The Importance of Cultivating a Cohesive Team

 

All of us at sr4 have led teams. We have coached teams. We have recruited teams. We have designed teams. We have been on successful teams. We have been on teams that should have succeeded but didn’t. And we have learned through experience what kind of team is best at getting the job done: not the smartest, not the most experienced, not the most fun, not the most driven…but the most cohesive.

And by cohesive, we mean every member of the team pulling in the same direction, eyes on the same goal, supportive of each other - always showing up and pitching in, never breaking down or opting out.

Our experience is that cohesive in its absolute state is uncommon. Therefore, in our practice, we strive to achieve some degree of something that might somehow remind us of what cohesive could look like, and then we work purposefully to improve on that.

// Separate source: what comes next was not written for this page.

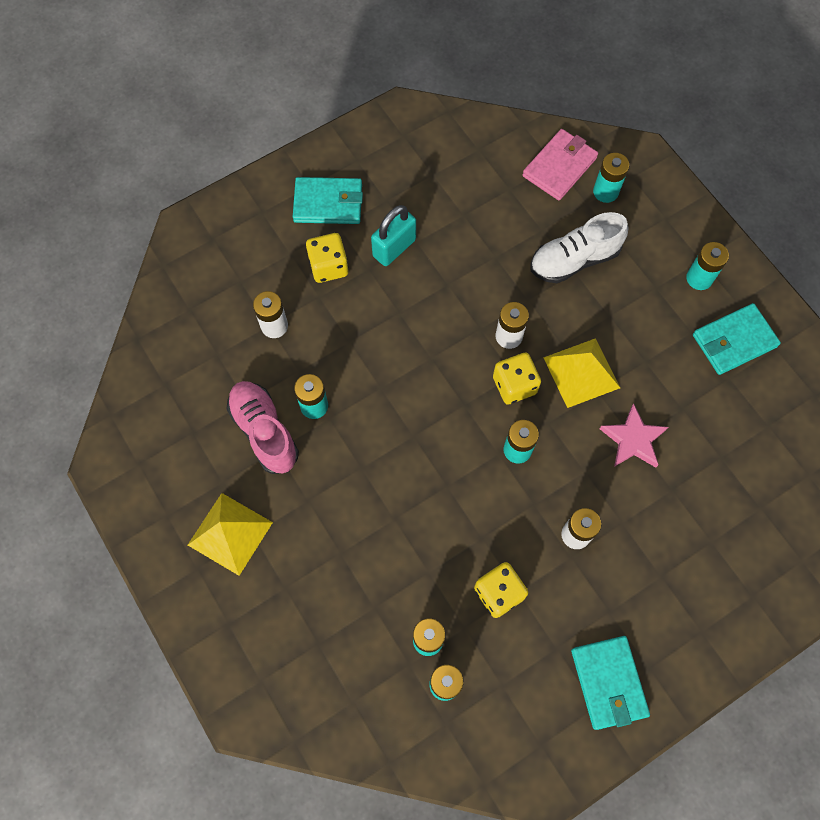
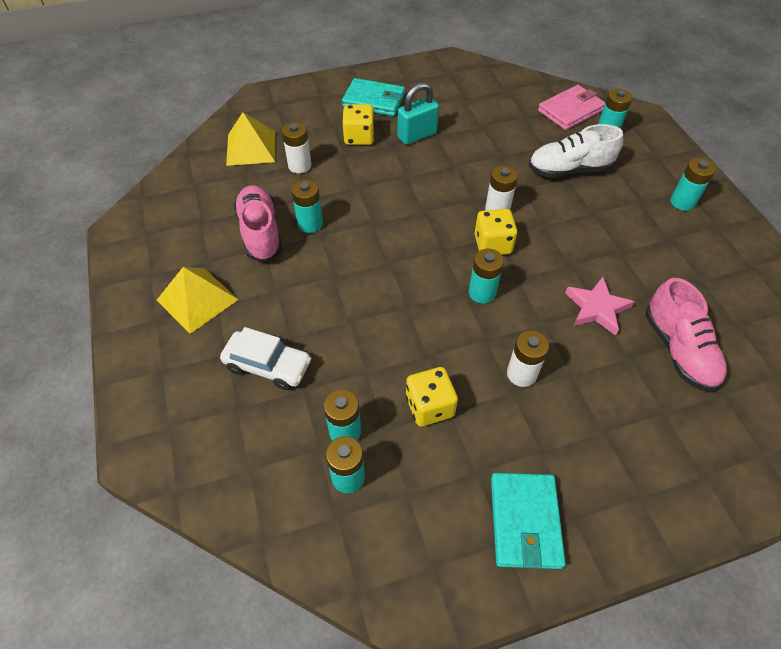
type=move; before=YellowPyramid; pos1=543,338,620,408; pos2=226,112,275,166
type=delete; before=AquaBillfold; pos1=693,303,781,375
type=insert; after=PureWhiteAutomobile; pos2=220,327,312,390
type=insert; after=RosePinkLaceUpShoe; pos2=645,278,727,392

In a mostly remote work environment that defines our current reality, building team cohesion is more important than ever. But what, exactly, does that look like?

We have been encouraged by a study that Google has done in its search for “What makes a Google team effective?” They thought they were looking for who to put on a team to assure stellar performance. What they found was that WHO is on a team matters less than HOW the team members interact, structure their work, and view their contributions.

That’s good news for us, because, typically, we work with teams that are already assembled, already assigned an objective, and already struggling, incohesively, to get started or to drive toward some kind of conclusion. We help them answer three essential questions:

• How are you interacting with each other?

• How are you structuring your work?

• How does each member of the team feel about their ability to contribute toward the common objective?

Embracing and answering those questions leads toward more cohesive teams, and more cohesive teams pave the way to more innovative ideas … more informed decisions…and higher organizational performance. For us, building Cohesive Teams is like working at the cellular level of an organization. It’s the basic building block of what we’re all striving for: a thriving organization.

Putting team Cohesion into Practice

At your next team meeting, ask everyone to think about a time when they were on a team that accomplished something to its full potential. Then ask them to get a partner and tell their stories to each other. Now, the important work in this exercise will be done not by the storyteller, but by the story listener. Because the listener’s job is to jot down what was present in the story that enabled the outcome. Maybe it was trust. Maybe it was the clarity of the objective. Maybe it was the unity of the effort. Maybe it was each member of the team doing what they did best. Make a list of what the listeners observed. Shape that list into categories. Talk about whether there’s cohesion, in your team, around those categories. Then use that list of categories to discuss where you need to focus your time going forward. How can you prioritize the categories that scored strongly?

Building a cohesive team doesn’t happen overnight. It takes time and discipline. But once you accomplish it, you’ll reap the rewards and wonder how you ever operated without it.